▶ [TEXT SHOWN]
▬▬▬▬▬▬

Group start-up business grant: Modern Hybrid Group in Poultry Business

The project also supported 221 group businesses to start or scale up, one such business being the Modern Hybrid Group in Obongi District. The group comprises 18 members (5 males, 13 females), all refugees from South Sudan, and was formed as a VSLA after participating in Pasu road opening and woodlot planting in March 2021. Since the group was established, members have saved group business money from cash-for-work income and also received a business grant of UGX 8 million for the poultry business. They initially bought 150 chicks and have sold 50 birds so far, remaining with 100 which they are selling to the local community. The group plans to expand the business buying 400 more chicks as well as starting up market vending, goat rearing, and petty trades in 2022.

Ms. Keliki Lilian feeding her poultry birds

Ms. Lilian Keliki, a member of Modern Hybrid Poultry Business Group, is 35-year-old from South Sudan with seven children. She arrived in Uganda in 2017 wholly dependent on food rations provided for in the refugee camps which she said were not enough for her family. Later she was selected to take part in woodlot planting and crop growing which has transformed her life.

“My children became healthier after I participated in the project,” she said. “I used the money from cash-for-work and put it into the savings groups. I participated in the group business and I was in charge of feeding chicks. I could earn extra money to support my children. We can now afford two meals a day unlike in the past when we had only one meal.”

“I also took the psychosocial support from the project and learned how to manage the problems and disturbing memories I carried from the past during the war in South Sudan. It helped me to take care of my children well. I feel stronger than before mentally and physically.”

Other beneficiaries welcomed the diversification to include crop and animal husbandry, saying that it is difficult to earn money only with crop planting in Obongi because of flooding.

▬▬▬▬▬▬

▶ [Excerpts from a dataset]
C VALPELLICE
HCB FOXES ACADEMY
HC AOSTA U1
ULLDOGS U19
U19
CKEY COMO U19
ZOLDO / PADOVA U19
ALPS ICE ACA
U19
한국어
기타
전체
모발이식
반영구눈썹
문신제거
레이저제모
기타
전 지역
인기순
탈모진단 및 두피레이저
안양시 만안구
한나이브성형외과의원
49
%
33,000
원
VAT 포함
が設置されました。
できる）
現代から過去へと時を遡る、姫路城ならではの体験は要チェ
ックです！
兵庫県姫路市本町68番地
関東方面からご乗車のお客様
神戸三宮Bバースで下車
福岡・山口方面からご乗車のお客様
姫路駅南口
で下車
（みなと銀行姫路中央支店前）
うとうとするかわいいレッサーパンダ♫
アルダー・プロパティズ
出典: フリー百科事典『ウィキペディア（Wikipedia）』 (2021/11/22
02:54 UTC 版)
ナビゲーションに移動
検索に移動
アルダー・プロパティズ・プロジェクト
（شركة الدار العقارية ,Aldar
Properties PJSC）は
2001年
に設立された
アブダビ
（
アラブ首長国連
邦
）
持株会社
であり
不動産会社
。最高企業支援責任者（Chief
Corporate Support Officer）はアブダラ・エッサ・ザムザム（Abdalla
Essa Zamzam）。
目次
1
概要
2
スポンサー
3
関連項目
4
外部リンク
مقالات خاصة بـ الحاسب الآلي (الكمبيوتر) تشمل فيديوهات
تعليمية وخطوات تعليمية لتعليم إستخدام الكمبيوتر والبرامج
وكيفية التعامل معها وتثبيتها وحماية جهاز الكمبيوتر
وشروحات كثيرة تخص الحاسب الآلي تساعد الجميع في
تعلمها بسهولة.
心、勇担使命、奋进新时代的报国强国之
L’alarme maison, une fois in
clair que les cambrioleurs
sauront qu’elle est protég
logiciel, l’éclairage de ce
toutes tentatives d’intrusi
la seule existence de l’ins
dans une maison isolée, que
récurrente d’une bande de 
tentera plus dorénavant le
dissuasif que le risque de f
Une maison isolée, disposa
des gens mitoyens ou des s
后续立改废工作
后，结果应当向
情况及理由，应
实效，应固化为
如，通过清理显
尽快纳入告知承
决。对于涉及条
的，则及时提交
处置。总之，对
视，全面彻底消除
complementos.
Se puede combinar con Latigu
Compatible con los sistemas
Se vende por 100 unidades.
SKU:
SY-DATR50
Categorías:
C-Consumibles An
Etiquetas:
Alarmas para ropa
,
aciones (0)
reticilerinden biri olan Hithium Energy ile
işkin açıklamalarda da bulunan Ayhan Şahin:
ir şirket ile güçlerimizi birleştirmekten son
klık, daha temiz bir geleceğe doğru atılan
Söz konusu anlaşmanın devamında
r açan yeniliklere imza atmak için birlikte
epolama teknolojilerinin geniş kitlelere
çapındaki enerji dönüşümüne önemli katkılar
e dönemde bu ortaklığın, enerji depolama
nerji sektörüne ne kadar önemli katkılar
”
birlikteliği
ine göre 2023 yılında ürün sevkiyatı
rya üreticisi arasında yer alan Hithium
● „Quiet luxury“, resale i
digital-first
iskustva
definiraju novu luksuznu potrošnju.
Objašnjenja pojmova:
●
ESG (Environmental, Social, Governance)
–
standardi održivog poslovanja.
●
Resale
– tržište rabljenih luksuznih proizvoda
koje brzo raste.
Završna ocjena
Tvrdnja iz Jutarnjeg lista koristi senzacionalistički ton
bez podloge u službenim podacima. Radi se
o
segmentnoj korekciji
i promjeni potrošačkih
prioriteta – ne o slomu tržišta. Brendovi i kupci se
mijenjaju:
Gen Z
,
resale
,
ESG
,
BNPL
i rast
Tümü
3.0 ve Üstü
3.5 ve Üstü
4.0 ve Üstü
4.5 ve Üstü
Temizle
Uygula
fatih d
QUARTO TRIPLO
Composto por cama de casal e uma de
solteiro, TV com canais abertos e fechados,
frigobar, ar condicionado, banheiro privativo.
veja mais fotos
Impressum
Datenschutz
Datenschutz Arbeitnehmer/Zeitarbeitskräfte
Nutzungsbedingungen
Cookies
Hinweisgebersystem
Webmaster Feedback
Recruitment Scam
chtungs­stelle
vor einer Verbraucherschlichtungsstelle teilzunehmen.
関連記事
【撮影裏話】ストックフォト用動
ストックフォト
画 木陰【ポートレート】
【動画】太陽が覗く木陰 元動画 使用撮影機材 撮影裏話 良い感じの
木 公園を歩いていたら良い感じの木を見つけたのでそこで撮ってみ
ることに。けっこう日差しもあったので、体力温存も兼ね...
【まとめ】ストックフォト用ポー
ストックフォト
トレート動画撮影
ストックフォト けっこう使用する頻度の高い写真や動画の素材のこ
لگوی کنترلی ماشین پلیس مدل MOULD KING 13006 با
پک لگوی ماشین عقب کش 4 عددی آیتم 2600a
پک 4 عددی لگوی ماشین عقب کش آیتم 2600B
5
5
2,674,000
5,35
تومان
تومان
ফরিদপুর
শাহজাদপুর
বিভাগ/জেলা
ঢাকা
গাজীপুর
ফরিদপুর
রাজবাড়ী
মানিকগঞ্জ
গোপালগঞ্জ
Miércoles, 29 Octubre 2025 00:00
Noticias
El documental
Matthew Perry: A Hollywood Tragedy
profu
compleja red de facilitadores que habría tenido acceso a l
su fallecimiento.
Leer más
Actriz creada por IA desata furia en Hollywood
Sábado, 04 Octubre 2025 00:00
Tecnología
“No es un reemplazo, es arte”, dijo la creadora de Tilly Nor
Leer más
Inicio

▬▬▬▬▬▬

▶ [APPLY WHAT YOU READ]
A – Set down the passage from the article on the Modern Hybrid Group above, everything from "Ms. Lilian Keliki, a" down to "transformed her life.".
B – Resume the article on the Modern Hybrid Group's poultry business after its final sentence.

▶ [ANSWERS BY ITEM NUMBER]
A –
Ms. Lilian Keliki, a member of Modern Hybrid Poultry Business Group, is 35-year-old from South Sudan with seven children. She arrived in Uganda in 2017 wholly dependent on food rations provided for in the refugee camps which she said were not enough for her family. Later she was selected to take part in woodlot planting and crop growing which has transformed her life.

B –
Vocational Training – Carpentry: Charles’ Story

Charles Lou, 40, underwent carpentry and joinery for three months and later used the skills and earnings to start a carpentry workshop. A South Sudanese national, Lou and his colleagues used to spend most of their time on games before the TVET training. Now they are involved in productive and income generating activities. Lou also recounts difficulties in providing for his family of eight children and two wives before the project,

“I used to rely on my wife who by that time was selling food items in the market. This was so hard for me because I was incapable of supporting my family financially,” said Lou, adding that the vocational training he attended was a game changer. After the training, Lou engaged in woodlot planting, a cash-for-work activity where he earned UGX 400,000 (about USD 114) cash that he used to start a carpentry workshop at his home specializing in making beds, tables, doors and cupboards.

Mr. Lou Charles making a table at his furniture workshop

“It costs me about UGX 38,000 (USD 10) to buy the necessary items to make items such as tables which I sell at UGX 70,000 (USD 20) giving me a profit of about UGX 32,000 (about USD 9.). Lou adds that every month he makes an overall profit of between UGX 120,000 (USD 34) and UGX 150,000, (USD 42) making and using this money to save in VSLAs, take care of his family and expand his business.

Today, Lou’s carpentry employs two people and plans to teach more members the skills he acquired. He however calls for longer vocational training citing challenges in capacity building with the shorter trainings.

“I appreciate the vocational training; however, the three months are not enough to acquire all the skills. There are some items we are unable to make because we are incapacitated by the skills that we have.”